(Beginning of PASSAGE)
Given that near-death experience fewer than 18 months ago, it made much more sense for the Senate to take the lead in crafting a reconciliation measure. At minimum, House staff needed to solicit greater feedback from the Senate regarding that chamber’s procedures during the drafting process, to ensure they wrote the bill consistent with the Senate’s budget reconciliation rules. Neither happened.

House leadership claimed they wrote their bill to comply with the Senate’s reconciliation rules. But experts in Senate procedure could readily see that AHCA as released suffered from multiple procedural flaws, several potentially fatal to the entire bill. Last week, days before its scheduled floor consideration, the relevant House committees released a managers amendment re-drafting the measure’s tax credit, precisely because of the procedural flaws in the initial version.

All of which makes one wonder why the House insisted on initiating action. The Senate not only has more detailed and arcane procedures to follow than the House, Republicans also hold a narrower majority in the upper chamber. While no more than 21 of 237  House Republicans (8.9 percent) can defect on a bill passing solely with Republican votes, no more than two of 52 Senate Republicans can defect in the upper chamber, a much narrower (3.9 percent) margin.

Due to both its procedural quirks and tighter vote margins, it made far more sense for the Senate to initiate legislative action. Yet this year, as in 2015, the House took the lead—and ran into the same procedural problems.

2. The Unrealistic Timetable

The day before House leadership released a document outlining their vision for what became AHCA, I published a lengthy analysis of the legislative environment. I concluded that any legislation featuring either comprehensive changes to Medicaid or a refundable tax credit—the former I generally favored, the latter I did not—just could not pass in the timetable allotted for it:

The likelihood that House Republicans can get a comprehensive “repeal-and-replace” bill—defined as one with either tax credits, Medicaid reform, or both—1) drafted; 2) cleared by the Senate parliamentarian; 3) scored favorably by CBO [the Congressional Budget Office]; and 4) with enough Member support to ensure it passes in time for a mark-up on March 1—two weeks from now—is a nice round number: Zero-point-zero percent.
(End of PASSAGE)
(Beginning of ENTRIES SUPPLIED)
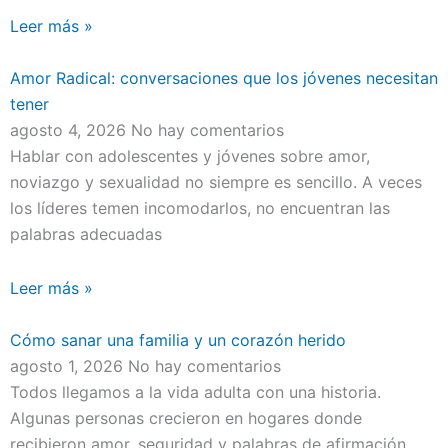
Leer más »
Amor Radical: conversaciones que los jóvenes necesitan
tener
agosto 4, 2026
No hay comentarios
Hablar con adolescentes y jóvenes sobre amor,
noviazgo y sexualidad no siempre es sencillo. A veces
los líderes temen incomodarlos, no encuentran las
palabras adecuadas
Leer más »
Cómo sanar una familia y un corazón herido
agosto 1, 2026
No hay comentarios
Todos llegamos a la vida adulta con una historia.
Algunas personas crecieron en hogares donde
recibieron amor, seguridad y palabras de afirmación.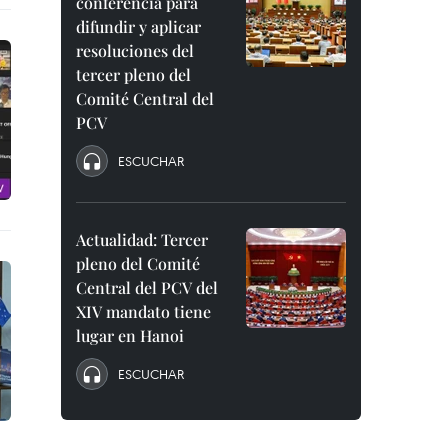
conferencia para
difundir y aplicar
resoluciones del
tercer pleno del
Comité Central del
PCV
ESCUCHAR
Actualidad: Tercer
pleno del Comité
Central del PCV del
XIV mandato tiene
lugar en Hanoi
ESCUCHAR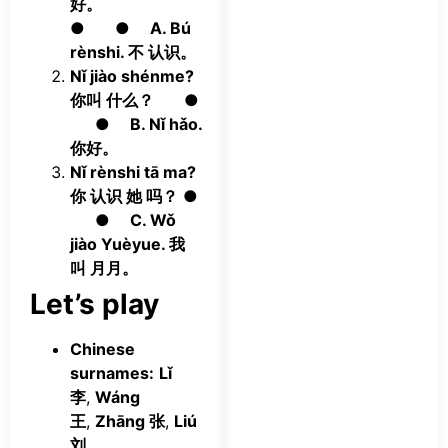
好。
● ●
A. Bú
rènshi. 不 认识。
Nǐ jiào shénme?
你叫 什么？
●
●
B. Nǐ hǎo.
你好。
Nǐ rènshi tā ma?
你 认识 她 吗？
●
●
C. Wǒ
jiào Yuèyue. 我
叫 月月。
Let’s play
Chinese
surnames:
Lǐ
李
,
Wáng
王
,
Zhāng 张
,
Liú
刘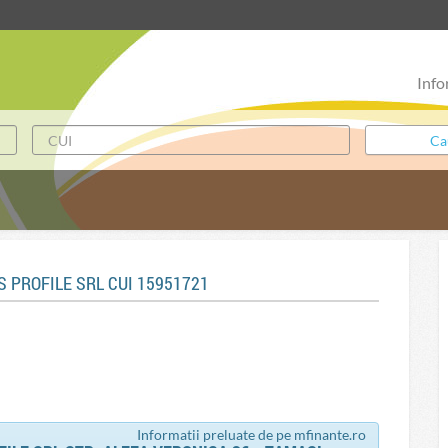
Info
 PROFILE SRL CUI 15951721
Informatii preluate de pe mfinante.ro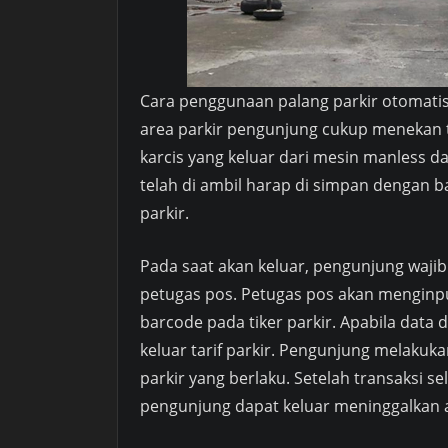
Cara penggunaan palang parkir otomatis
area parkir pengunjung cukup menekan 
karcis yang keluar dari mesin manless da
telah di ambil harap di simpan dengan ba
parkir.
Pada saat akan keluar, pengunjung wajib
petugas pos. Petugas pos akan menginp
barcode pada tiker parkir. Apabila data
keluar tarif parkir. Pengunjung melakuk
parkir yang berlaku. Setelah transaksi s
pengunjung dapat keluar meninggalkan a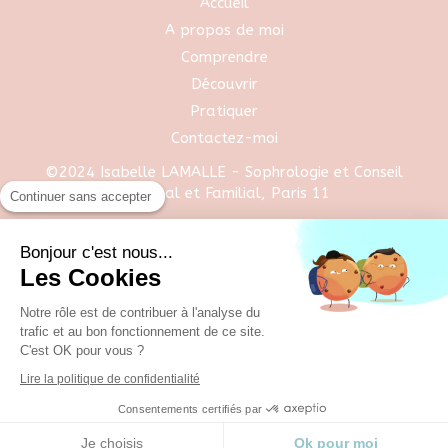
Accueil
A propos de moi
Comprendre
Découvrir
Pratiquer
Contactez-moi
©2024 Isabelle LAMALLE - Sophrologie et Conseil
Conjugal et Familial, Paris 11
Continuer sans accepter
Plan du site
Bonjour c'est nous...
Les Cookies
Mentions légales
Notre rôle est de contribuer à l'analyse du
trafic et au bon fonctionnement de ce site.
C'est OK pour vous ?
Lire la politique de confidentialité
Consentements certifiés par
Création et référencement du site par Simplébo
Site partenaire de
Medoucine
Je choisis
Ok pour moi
(End of ENTRIES SUPPLIED)
## TASK DIRECTIONS:
According to the passage on the health care bill, how many of the 52 Senate Republicans could defect on a bill passing solely with Republican votes?

## EXERCISE ANSWER:
No more than two.